Co ciekawe mimo tego, że parkiem opiekują się zakonnice i wszędzie było widać ogrodników czyszczących ścieżki i przycinających drzewa, sam rezerwat jest dosyć wymagający. To znaczy idzie się na ścieżki na własne ryzyko. Jak ktoś się poślizgnie i skręci nogę, to musi sobie radzić sam. Mostki są zawieszone wysoko i są dosyć ażurowe. Za to rzeczywiscie wszędzie pełno zwierząt i ptaków. No i jest dosyć ostro w górę i dół. Zrobiło się cieplej, ja na garbie miałam plecak z hamakiem, więc też mi to dało trochę wyobrażenia jak może wyglądać wspinaczka na wulkan.
Wróciłam do Santa Cruz, zdążyłam się wykąpać i akurat zrobiła się pora na obiad. Dziś zupa z fasoli i pizza, a do tego ciasto pomarańczowe. Tym razem obsługa połączyła stoły i siedzieliśmy wszyscy razem. Przy moim końcu byli Jay z Dallas (jak się potem okazało inżynier informatyk z Boeinga) i trójka młodych ludzi podróżujących razem - Holender, Szkot i Australijka. Fajnie nam się gadało.
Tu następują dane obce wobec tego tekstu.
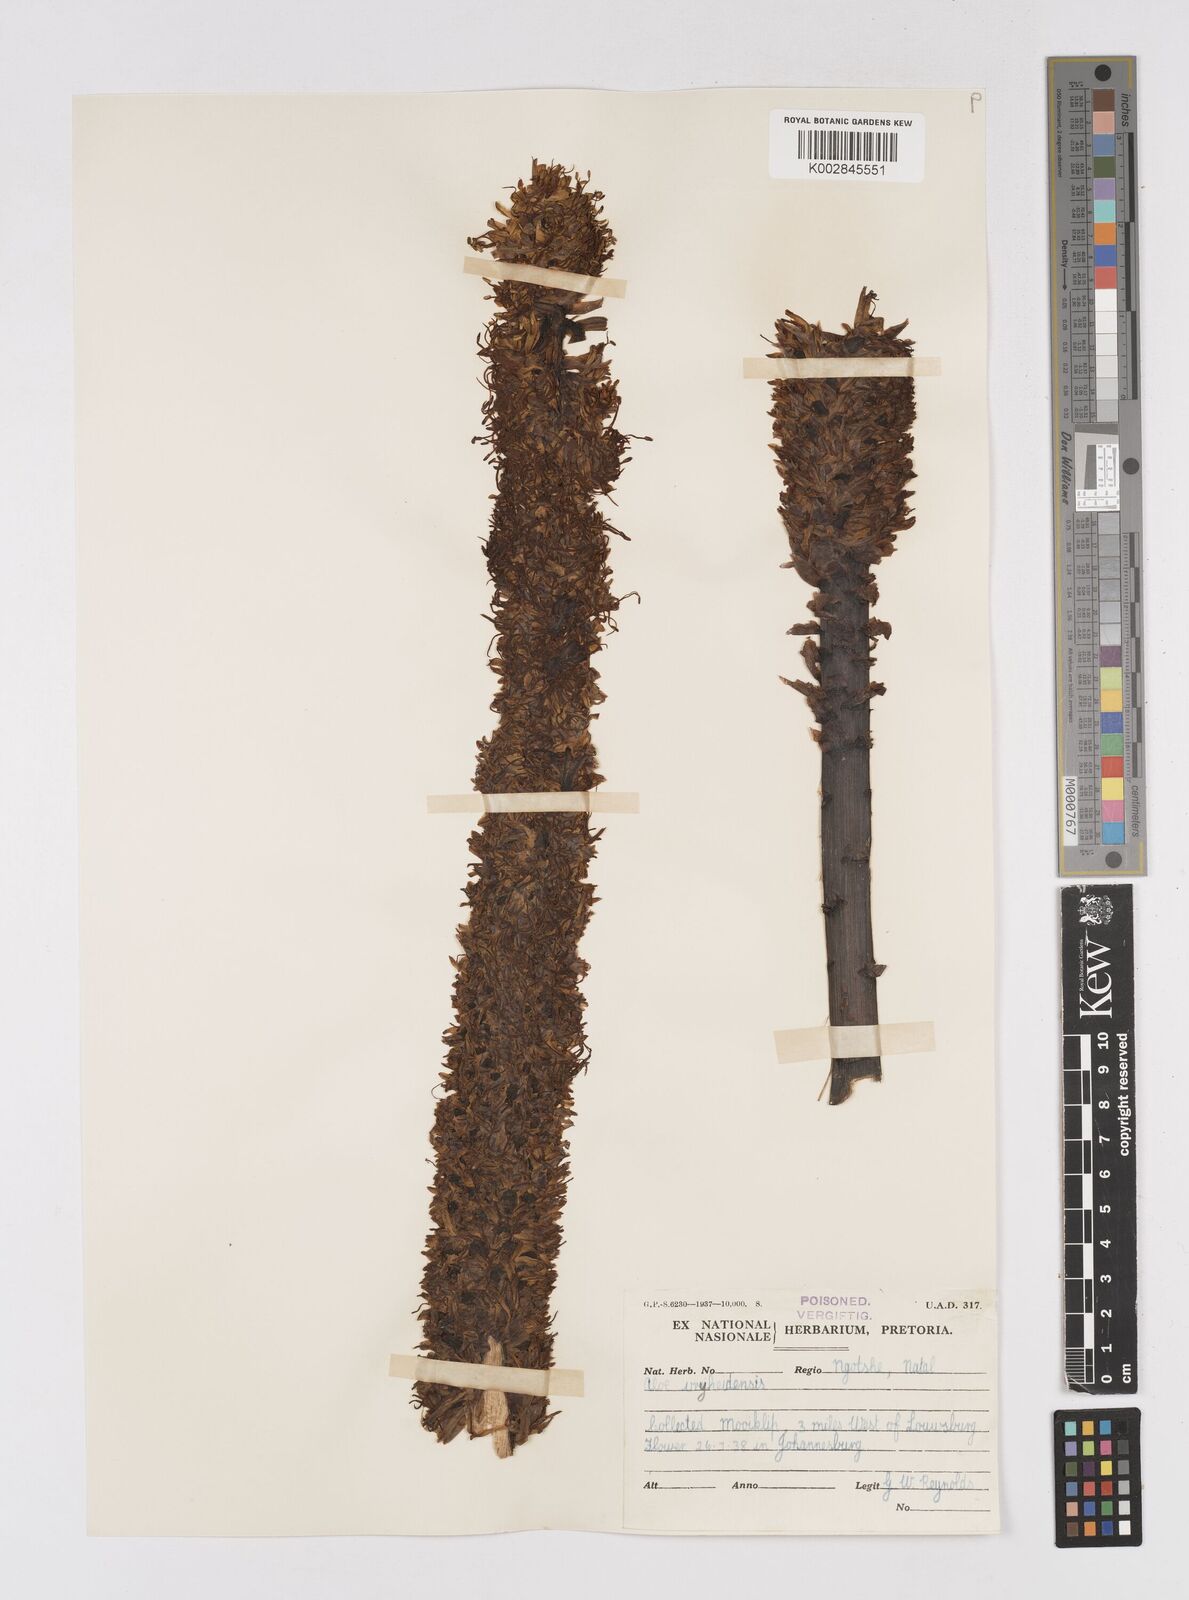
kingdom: Plantae
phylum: Tracheophyta
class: Liliopsida
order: Asparagales
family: Asphodelaceae
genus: Aloe
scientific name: Aloe vryheidensis
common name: Vryheid aloe
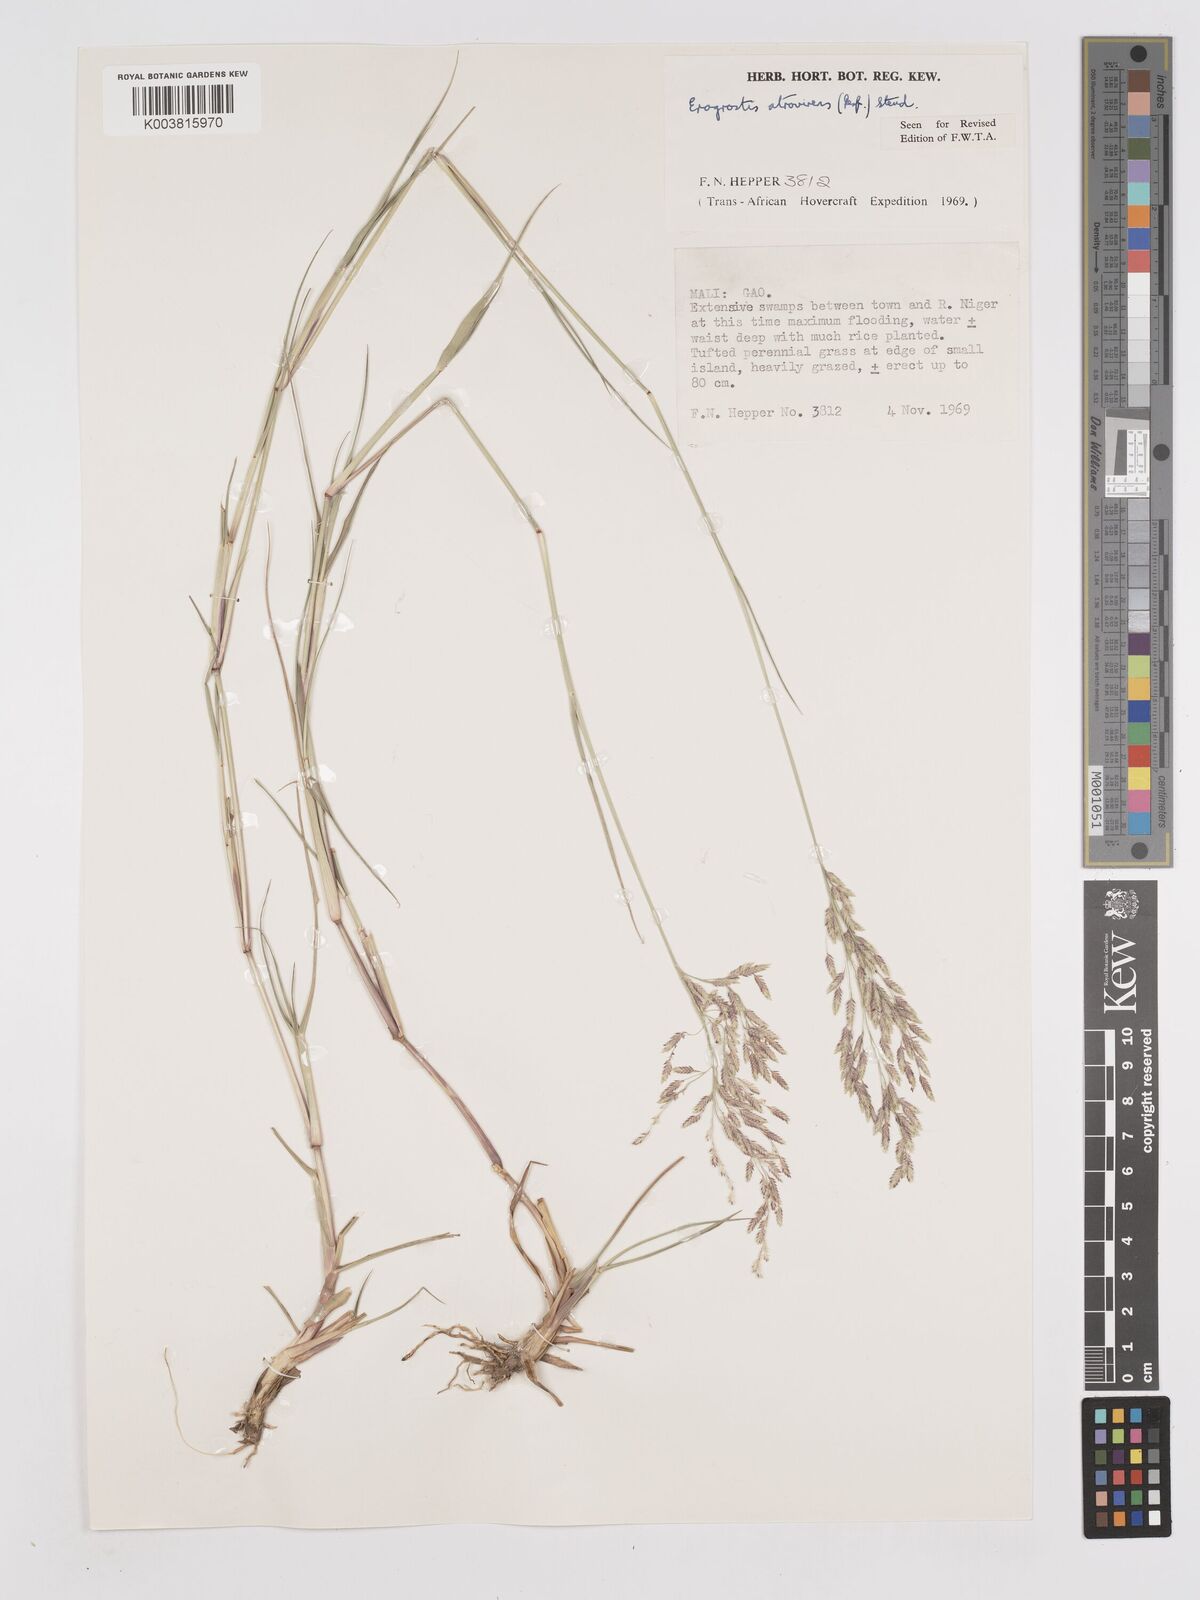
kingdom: Plantae
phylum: Tracheophyta
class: Liliopsida
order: Poales
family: Poaceae
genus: Eragrostis
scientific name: Eragrostis atrovirens
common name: Thalia lovegrass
Zaczęliśmy od podróżowania a skończyliśmy na sytuacji politycznej przed wyborami w Stanach i wadami i zaletami państwowej służby zdrowia ;)
Wyszłam na chwilę, żeby przed jutrzejszą wycieczką napełnić sobie butelki wodą i nagle na niebie zobaczyłam Drogę Mleczną! Od dwóch dni jest pochmurnie więc nawet zapomniałam, że teraz jest nów i może ją być ładnie widać. Powiedziałam reszcie i wszyscy wybiegliśmy przed hotel ją oglądać. Spełniło się moje kolejne życzenie :) Chciałam jezioro Atitlan, wulkany, Mleczną Drogę i błyskającą się burzę daleko na horyzoncie :) Super koniec dnia.
Idę wcześniej spać, żeby mieć jutro energię na cokolwiek co w końcu będę robić.